Google Pomelli brings film grade AI to product marketing

Google Pomelli brings film grade AI to product marketing

Marcus Hale·16 juli 2026·
2 min

The models Google built for film and video work are now shooting product photos. Pomelli, an experimental marketing tool from Google Labs and DeepMind, went viral in February when its Photoshoot feature launched and the announcement pulled 23 million views on X in a few days. The Pikes blog ran a hands on review of pomelli product photography to test what the hype actually delivers, and the short answer is more than most photographers would like.

Film tech under the hood

Photoshoot runs on Nano Banana, the image model Google has been folding into its visual products, and the Animate feature added in January runs on Veo 3.1. that is the video model serious studios have been watching all year. The pipeline takes a phone snap of a product, rebuilds it as studio or lifestyle imagery, then animates the result into a short ad with one click.

The buisness DNA trick

Pomelli starts by reading your website. It builds what Google calls a Business DNA profile from your colors, fonts and tone of voice, then generates campaigns that match your brand instead of a generic template look. Anyone who has graded footage to match a brand book will recognize how much manual work that step replaces.

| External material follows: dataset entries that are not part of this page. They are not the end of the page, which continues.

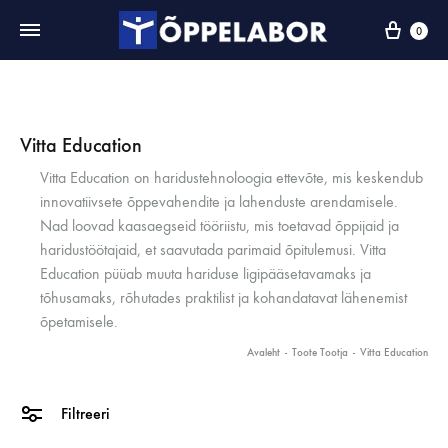
0
Vitta Education
Vitta Education on haridustehnoloogia ettevõte, mis keskendub
innovatiivsete õppevahendite ja lahenduste arendamisele.
Nad loovad kaasaegseid tööriistu, mis toetavad õppijaid ja
haridustöötajaid, et saavutada parimaid õpitulemusi. Vitta
Education püüab muuta hariduse ligipääsetavamaks ja
tõhusamaks, rõhutades praktilist ja kohandatavat lähenemist
õpetamisele.
Avaleht
-
Toote Tootja
-
Vitta Education
Filtreeri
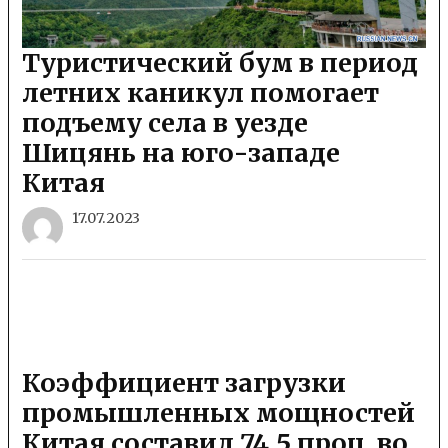
Туристический бум в период
летних каникул помогает
подъему села в уезде
Шицянь на юго-западе
Китая
17.07.2023
Коэффициент загрузки
промышленных мощностей
Китая составил 74,5 проц. во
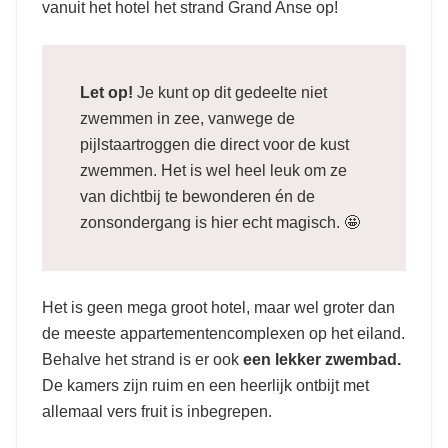
vanuit het hotel het strand Grand Anse op!
Let op!
Je kunt op dit gedeelte niet
zwemmen in zee, vanwege de
pijlstaartroggen die direct voor de kust
zwemmen. Het is wel heel leuk om ze
van dichtbij te bewonderen én de
zonsondergang is hier echt magisch. 🤩
Het is geen mega groot hotel, maar wel groter dan
de meeste appartementencomplexen op het eiland.
Behalve het strand is er ook
een lekker zwembad.
De kamers zijn ruim en een heerlijk ontbijt met
allemaal vers fruit is inbegrepen.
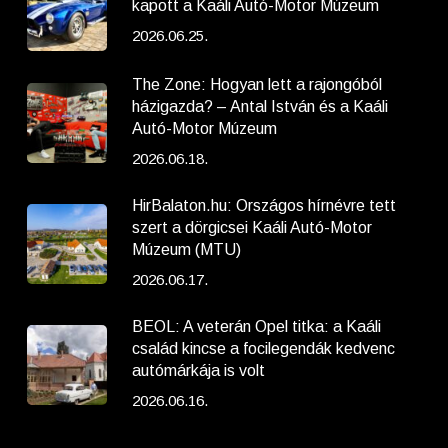
kapott a Kaáli Autó-Motor Múzeum
2026.06.25.
The Zone: Hogyan lett a rajongóból
házigazda? – Antal István és a Kaáli
Autó-Motor Múzeum
2026.06.18.
HirBalaton.hu: Országos hírnévre tett
szert a dörgicsei Kaáli Autó-Motor
Múzeum (MTU)
2026.06.17.
BEOL: A veterán Opel titka: a Kaáli
család kincse a focilegendák kedvenc
autómárkája is volt
2026.06.16.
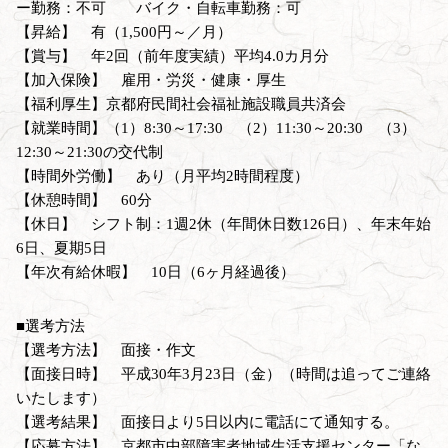
ー勤務：不可 バイク・自転車勤務：可
【昇給】 有（1,500円～／月）
【賞与】 年2回（前年度実績）平均4.0カ月分
【加入保険】 雇用・労災・健康・厚生
【福利厚生】京都府民間社会福祉施設職員共済会
【就業時間】（1）8:30～17:30 （2）11:30～20:30 （3）
12:30～21:30の交代制
【時間外労働】 あり（月平均2時間程度）
【休憩時間】 60分
【休日】 シフト制：1週2休（年間休日数126日）、年末年始
6日、夏期5日
【年次有給休暇】 10日（6ヶ月経過後）
■選考方法
【選考方法】 面接・作文
【面接日時】 平成30年3月23日（金）（時間は追ってご連絡
いたします）
【選考結果】 面接日より5日以内に電話にて通知する。
【応募方法】 京都市中部障害者地域生活支援センター「な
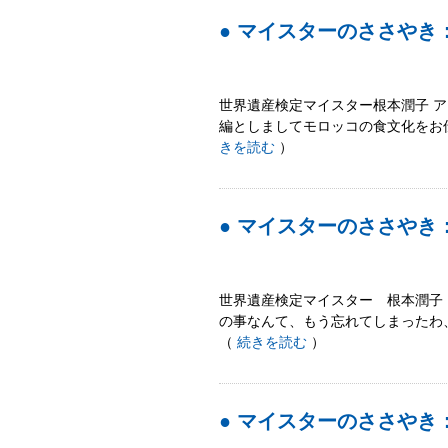
● マイスターのささやき
世界遺産検定マイスター根本潤子 
編としましてモロッコの食文化をお
きを読む
）
● マイスターのささや
世界遺産検定マイスター 根本潤子
の事なんて、もう忘れてしまったわ
（
続きを読む
）
● マイスターのささやき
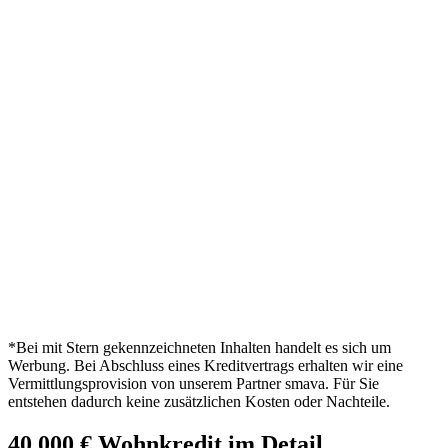
*Bei mit Stern gekennzeichneten Inhalten handelt es sich um
Werbung. Bei Abschluss eines Kreditvertrags erhalten wir eine
Vermittlungsprovision von unserem Partner smava. Für Sie
entstehen dadurch keine zusätzlichen Kosten oder Nachteile.
40.000 € Wohnkredit im Detail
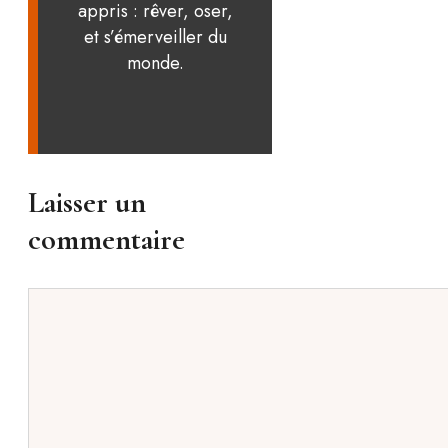
appris : rêver, oser,
et s’émerveiller du
monde.
Laisser un
commentaire
Commentaire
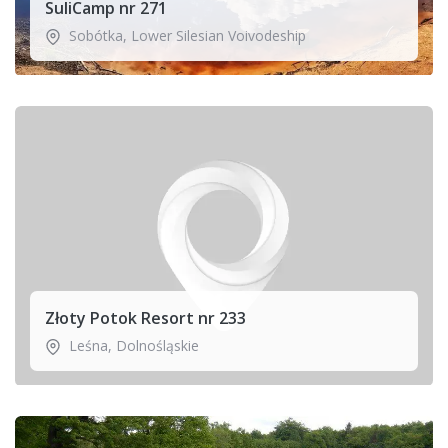
SuliCamp nr 271
Sobótka
,
Lower Silesian Voivodeship
Złoty Potok Resort nr 233
Leśna
,
Dolnośląskie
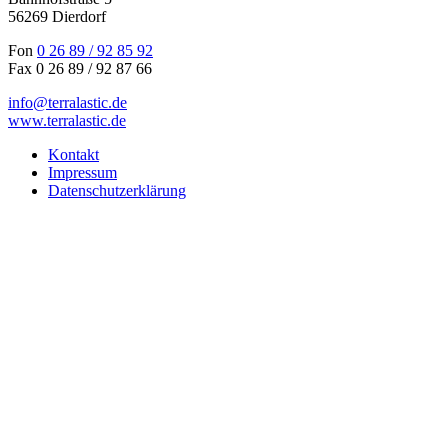
56269 Dierdorf
Fon
0 26 89 / 92 85 92
Fax 0 26 89 / 92 87 66
info@terralastic.de
www.terralastic.de
Kontakt
Impressum
Datenschutzerklärung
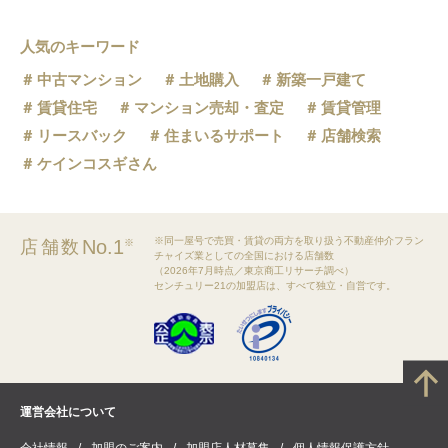
人気のキーワード
中古マンション
土地購入
新築一戸建て
賃貸住宅
マンション売却・査定
賃貸管理
リースバック
住まいるサポート
店舗検索
ケインコスギさん
※同一屋号で売買・賃貸の両方を取り扱う不動産仲介フラン
No.1
店舗数
※
チャイズ業としての全国における店舗数
（2026年7月時点／東京商工リサーチ調べ）
センチュリー21の加盟店は、すべて独立・自営です。
運営会社について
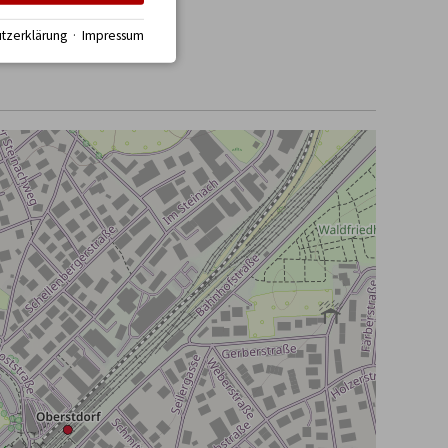
tzerklärung
·
Impressum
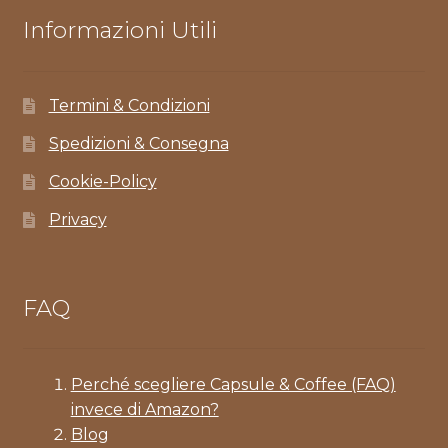
Informazioni Utili
Termini & Condizioni
Spedizioni & Consegna
Cookie-Policy
Privacy
FAQ
Perché scegliere Capsule & Coffee (FAQ)
invece di Amazon?
Blog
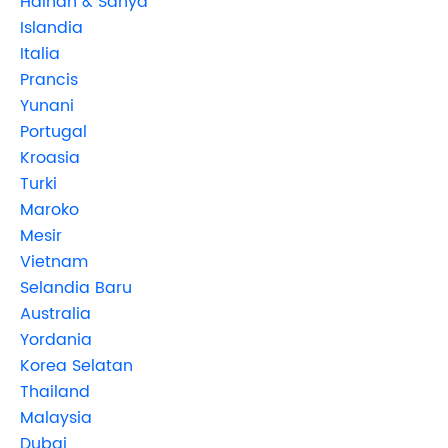
Hainan & Sanya
Islandia
Italia
Prancis
Yunani
Portugal
Kroasia
Turki
Maroko
Mesir
Vietnam
Selandia Baru
Australia
Yordania
Korea Selatan
Thailand
Malaysia
Dubai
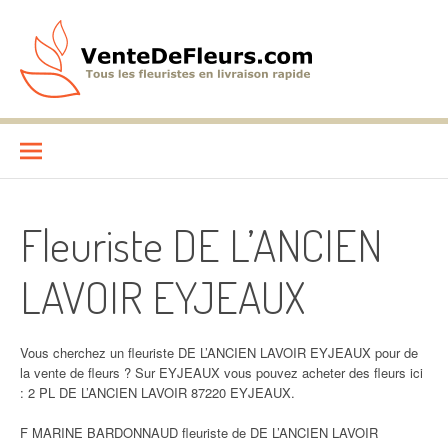
Aller
au
contenu
VenteDeFleurs.com
COMPARATIF DES FLEURISTES EN LIVRAISON RAPIDE
Fleuriste DE L’ANCIEN
LAVOIR EYJEAUX
Vous cherchez un fleuriste DE L’ANCIEN LAVOIR EYJEAUX pour de
la vente de fleurs ? Sur EYJEAUX vous pouvez acheter des fleurs ici
: 2 PL DE L’ANCIEN LAVOIR 87220 EYJEAUX.
F MARINE BARDONNAUD fleuriste de DE L’ANCIEN LAVOIR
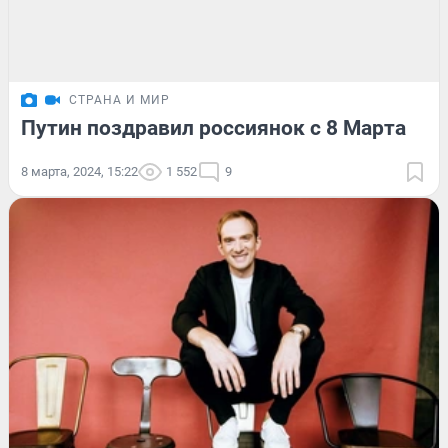
СТРАНА И МИР
Путин поздравил россиянок с 8 Марта
8 марта, 2024, 15:22
1 552
9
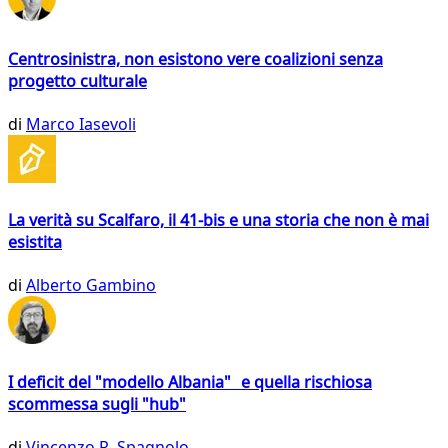
Centrosinistra, non esistono vere coalizioni senza
progetto culturale
di
Marco Iasevoli
La verità su Scalfaro, il 41-bis e una storia che non è mai
esistita
di
Alberto Gambino
I deficit del "modello Albania" e quella rischiosa
scommessa sugli "hub"
di
Vincenzo R. Spagnolo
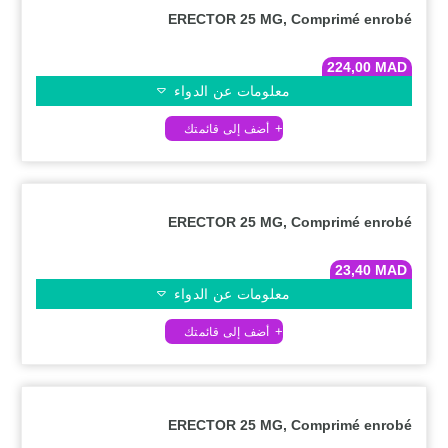
ERECTOR 25 MG, Comprimé enrobé
224,00
MAD
معلومات عن الدواء
ERECTOR 25 MG, Comprimé enrobé
23,40
MAD
معلومات عن الدواء
ERECTOR 25 MG, Comprimé enrobé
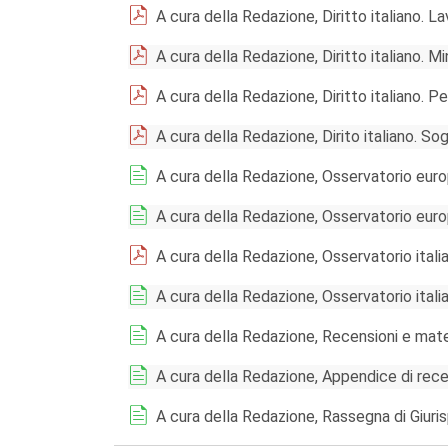
A cura della Redazione, Diritto italiano. L
A cura della Redazione, Diritto italiano. Mi
A cura della Redazione, Diritto italiano. P
A cura della Redazione, Dirito italiano. So
A cura della Redazione, Osservatorio euro
A cura della Redazione, Osservatorio eur
A cura della Redazione, Osservatorio itali
A cura della Redazione, Osservatorio ital
A cura della Redazione, Recensioni e materi
A cura della Redazione, Appendice di recen
A cura della Redazione, Rassegna di Giuri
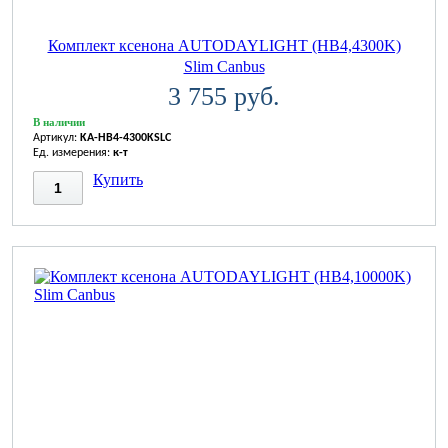
Комплект ксенона AUTODAYLIGHT (HB4,4300K)
Slim Canbus
3 755 руб.
В наличии
Артикул:
KA-HB4-4300KSLC
Ед. измерения:
к-т
Купить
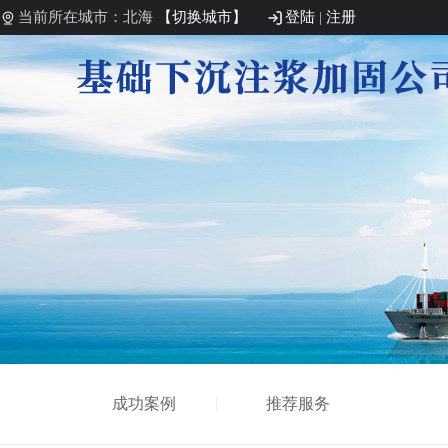
当前所在城市：北海
【切换城市】
登陆
|
注册
成功案例
推荐服务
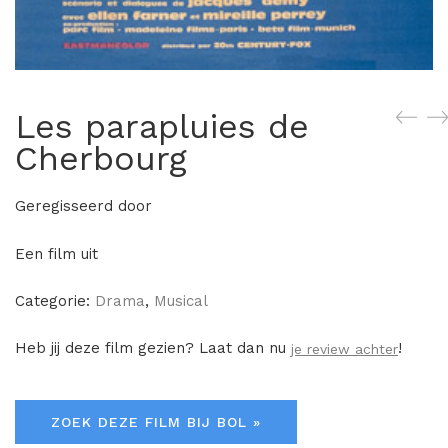
Les parapluies de
Cherbourg
Geregisseerd door
Een film uit
Categorie:
Drama
,
Musical
Heb jij deze film gezien? Laat dan nu
!
je review achter
ZOEK DEZE FILM BIJ BOL »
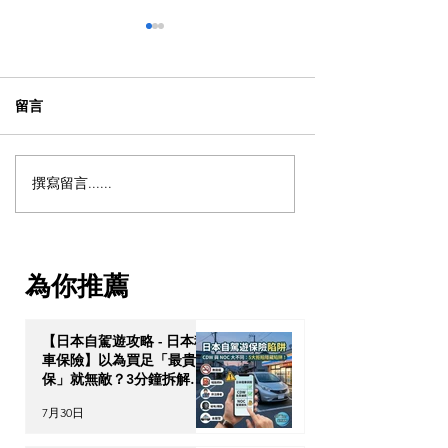
留言
撰寫留言......
英國租屋｜租客權利
英國生活｜慳錢
Q&A！押金上限是多少？
低這 3 間商店，
業主驅逐租客要提前多久
宜的商品都在這
通知？
為你推薦
【日本自駕遊攻略 - 日本租
車保險】以為買足「最貴全
保」就無敵？3分鐘拆解
CDW與NOC分別＋5大即
7月30日
時破保陷阱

Photographers are not thrilled

PetaPixel greeted the launch with a headline about hammering nails into the coffin of photography, which tells you how the industry read it. The economics are hard to argue with. A product shoot that cost a few thousand dollars now happens in a browser tab for free. The same argument played out in film with virtual production, and the honest answer is the same too. The floor disappears while the top end survives.

Free while the beta lasts

Pomelli is free in public beta with no card and no usage cap, and in March Google expanded it from four countries to over 170. A Product Catalog feature landed this year as well, the third major addition since launch. Google is clearly feeding its film grade models into every visual job it can find, and product marketing just happens to be the first one where the output is already good enough to use.